POWER ! PHOTOS ! FREEDOM !
Exhibition: 1 Mar – 18 May 2014
CNA Centre national de l'audiovisuel
1b, rue du Centenaire
3475 Dudelange
+352-522424-1
Wed-Sun 12-18
POWER! PHOTOS! FREEDOM!
Exhibition: 1 March – 18 May 2014
Opening:
A dialogue between the considerable collection of Libyan photos gathered by Human Rights Watch, including images of Colonel Kadhafi throughout his regime, and artistic contributions dedicated to Syria, Egypt and Tunesia by Issa Touma (SY), Nicolas Righetti (CH), Florian Göttke (OF), Nermine Hammam ( EG), Joachim Ben Yakoub ( BE), Marco Bohr (DE), Sophia Baraket and Héla Ammar (TN), Hamideddine Bouali ( TN), as well as throughout Mosireen ( EG), journalistic civil group and Uprising of Women of the Arab World, activist group on Facebook
While photography is a medium that can play games of hide and seek and manipulation, it also mobilises people. It is used to tell a story that can only be told in images, inside and outside of the political arena. Power! Photos! Freedom! goes in search of the power of the image in a rapidly changing Arab world. Photography has the power to make or break regimes. Whilst the ubiquitous image of the dictator may create a personality cult around leaders in authoritarian regimes, photography can also serve as a primary catalyst for revolutions and uprisings. An anonymous graffiti artist in the streets of Cairo captures it well: a gun on the left (“their weapons”), a camera on the right (“our weapons”).

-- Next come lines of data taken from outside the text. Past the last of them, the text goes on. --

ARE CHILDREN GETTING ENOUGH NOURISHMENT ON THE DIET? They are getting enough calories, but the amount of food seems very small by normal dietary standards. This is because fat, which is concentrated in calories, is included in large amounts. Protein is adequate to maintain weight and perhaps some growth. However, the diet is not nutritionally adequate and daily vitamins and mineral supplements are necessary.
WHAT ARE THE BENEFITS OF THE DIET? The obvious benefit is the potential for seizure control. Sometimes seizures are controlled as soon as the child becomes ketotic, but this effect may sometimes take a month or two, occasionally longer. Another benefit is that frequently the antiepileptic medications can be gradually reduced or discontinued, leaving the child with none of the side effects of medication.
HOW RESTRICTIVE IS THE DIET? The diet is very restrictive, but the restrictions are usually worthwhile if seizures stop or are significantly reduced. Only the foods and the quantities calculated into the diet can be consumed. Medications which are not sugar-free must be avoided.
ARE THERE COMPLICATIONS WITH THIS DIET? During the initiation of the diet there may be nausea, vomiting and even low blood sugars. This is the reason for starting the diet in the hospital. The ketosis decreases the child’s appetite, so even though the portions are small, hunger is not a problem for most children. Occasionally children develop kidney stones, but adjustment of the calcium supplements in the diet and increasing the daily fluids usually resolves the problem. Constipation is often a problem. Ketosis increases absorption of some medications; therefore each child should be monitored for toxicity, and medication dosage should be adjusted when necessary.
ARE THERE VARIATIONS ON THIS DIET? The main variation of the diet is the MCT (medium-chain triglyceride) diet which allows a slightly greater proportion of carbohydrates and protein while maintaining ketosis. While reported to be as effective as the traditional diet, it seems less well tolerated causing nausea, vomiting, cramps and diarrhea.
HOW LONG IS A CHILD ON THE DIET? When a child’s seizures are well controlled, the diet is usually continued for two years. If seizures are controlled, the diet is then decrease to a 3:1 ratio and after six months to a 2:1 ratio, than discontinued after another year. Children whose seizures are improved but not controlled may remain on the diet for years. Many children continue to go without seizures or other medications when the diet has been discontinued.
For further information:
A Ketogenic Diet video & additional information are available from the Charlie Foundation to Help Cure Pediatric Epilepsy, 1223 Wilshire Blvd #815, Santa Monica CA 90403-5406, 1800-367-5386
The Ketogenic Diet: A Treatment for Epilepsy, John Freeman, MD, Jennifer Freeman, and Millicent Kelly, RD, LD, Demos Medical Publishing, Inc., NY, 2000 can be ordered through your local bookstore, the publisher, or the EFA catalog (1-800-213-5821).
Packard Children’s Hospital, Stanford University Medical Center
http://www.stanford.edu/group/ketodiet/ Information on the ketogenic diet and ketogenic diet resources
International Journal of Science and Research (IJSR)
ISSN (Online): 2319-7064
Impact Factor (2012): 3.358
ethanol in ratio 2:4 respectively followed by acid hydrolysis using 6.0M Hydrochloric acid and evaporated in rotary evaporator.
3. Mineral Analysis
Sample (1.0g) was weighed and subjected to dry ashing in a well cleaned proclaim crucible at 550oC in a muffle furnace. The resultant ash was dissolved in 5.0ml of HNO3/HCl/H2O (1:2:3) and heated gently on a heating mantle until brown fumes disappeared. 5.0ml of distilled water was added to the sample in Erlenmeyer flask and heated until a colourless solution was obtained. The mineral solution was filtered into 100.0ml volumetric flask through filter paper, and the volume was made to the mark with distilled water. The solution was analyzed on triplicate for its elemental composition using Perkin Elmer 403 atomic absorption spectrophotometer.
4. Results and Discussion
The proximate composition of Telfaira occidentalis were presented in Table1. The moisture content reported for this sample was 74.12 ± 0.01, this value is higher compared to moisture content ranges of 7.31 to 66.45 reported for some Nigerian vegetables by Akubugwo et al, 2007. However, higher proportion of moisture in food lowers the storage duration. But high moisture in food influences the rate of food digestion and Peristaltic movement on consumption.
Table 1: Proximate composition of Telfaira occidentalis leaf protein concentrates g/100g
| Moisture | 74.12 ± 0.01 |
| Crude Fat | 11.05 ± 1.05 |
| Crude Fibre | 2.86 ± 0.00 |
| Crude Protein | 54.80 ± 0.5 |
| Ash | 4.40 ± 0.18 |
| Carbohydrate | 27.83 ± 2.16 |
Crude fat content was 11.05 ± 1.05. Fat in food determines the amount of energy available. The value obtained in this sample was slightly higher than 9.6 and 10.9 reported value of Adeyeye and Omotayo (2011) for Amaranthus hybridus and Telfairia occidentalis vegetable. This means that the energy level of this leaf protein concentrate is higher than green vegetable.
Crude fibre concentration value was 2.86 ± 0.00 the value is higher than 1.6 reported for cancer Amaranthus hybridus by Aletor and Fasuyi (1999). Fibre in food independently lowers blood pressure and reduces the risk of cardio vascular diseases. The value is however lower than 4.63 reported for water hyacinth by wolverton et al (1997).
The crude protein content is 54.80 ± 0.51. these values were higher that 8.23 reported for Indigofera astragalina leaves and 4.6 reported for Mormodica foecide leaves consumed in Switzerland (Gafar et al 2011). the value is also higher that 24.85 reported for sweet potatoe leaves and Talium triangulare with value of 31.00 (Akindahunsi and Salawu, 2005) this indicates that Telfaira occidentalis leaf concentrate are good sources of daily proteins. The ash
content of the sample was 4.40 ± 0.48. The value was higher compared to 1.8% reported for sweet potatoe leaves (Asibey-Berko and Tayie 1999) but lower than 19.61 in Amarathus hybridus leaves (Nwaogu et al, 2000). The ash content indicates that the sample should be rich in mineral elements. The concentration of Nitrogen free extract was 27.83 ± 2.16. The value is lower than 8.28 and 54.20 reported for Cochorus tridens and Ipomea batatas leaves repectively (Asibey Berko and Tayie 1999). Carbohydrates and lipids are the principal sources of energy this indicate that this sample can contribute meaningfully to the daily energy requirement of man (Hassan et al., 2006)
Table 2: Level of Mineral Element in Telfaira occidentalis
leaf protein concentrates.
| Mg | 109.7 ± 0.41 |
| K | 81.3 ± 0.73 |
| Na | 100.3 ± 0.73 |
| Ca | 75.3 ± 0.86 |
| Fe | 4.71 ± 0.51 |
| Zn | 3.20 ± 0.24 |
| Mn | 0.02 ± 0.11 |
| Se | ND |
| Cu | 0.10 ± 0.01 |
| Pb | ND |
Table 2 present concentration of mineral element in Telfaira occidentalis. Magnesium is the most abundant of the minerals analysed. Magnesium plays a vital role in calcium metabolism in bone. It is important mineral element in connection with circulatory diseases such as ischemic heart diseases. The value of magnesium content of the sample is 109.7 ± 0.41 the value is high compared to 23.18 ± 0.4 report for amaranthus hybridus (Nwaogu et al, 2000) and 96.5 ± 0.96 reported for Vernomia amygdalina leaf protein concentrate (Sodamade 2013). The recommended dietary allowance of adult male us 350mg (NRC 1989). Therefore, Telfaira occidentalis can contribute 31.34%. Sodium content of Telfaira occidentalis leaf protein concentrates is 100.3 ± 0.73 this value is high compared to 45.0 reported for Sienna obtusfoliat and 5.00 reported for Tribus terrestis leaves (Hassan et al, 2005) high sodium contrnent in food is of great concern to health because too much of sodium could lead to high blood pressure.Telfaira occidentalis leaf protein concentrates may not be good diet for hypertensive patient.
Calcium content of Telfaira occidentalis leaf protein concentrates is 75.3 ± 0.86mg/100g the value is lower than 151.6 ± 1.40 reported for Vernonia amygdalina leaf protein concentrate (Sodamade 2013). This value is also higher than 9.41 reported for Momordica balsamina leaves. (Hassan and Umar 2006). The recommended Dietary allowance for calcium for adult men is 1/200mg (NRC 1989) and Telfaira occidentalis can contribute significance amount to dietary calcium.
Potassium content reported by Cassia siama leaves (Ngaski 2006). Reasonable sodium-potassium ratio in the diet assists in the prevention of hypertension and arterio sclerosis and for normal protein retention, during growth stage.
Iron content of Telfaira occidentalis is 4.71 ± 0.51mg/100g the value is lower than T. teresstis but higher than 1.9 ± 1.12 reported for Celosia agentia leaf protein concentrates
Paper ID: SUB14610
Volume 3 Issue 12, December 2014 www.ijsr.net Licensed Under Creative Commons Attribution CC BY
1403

A cheering crowd in a Libyan sports stadium, gazing hopefully in the direction of their leader. Thus began the dubious political career of Muammar Gaddafi (LY, 1942-2011), in 1969, a career which would end 42 years later in blood and gore. The photos of Gaddafi in Human Rights Watch's collection count thousands of images, reconstructing his whole career. Peter Bouckaert, Human Rights Watch's emergencies director, and his team took this archive into custody on behalf of the Libyan people. Curator Susan Glen has made a selection of photos coming from this collection and provided the historical context.
Alongside this collection, Power! Photos! Freedom! presents a dozen photographic projects on Tunisia, Egypt, Syria and Libya. We see a region that has undergone tumultuous change in the past decade through the eyes of both insiders and outsiders. It would seem that photography is never innocent. What was the actual situation? Who was photographed? Why was this particular picture chosen? And in what context was the photograph distributed? The road paved by a single image is one of constant validation and reversal of meaning.
Arab Spring or Arab Winter, all seasons have been used to name the uprisings. But winter or spring, freedom is the clarion call that is echoing around the halls of politics, around your own living room and, of course, within the frame of a photograph.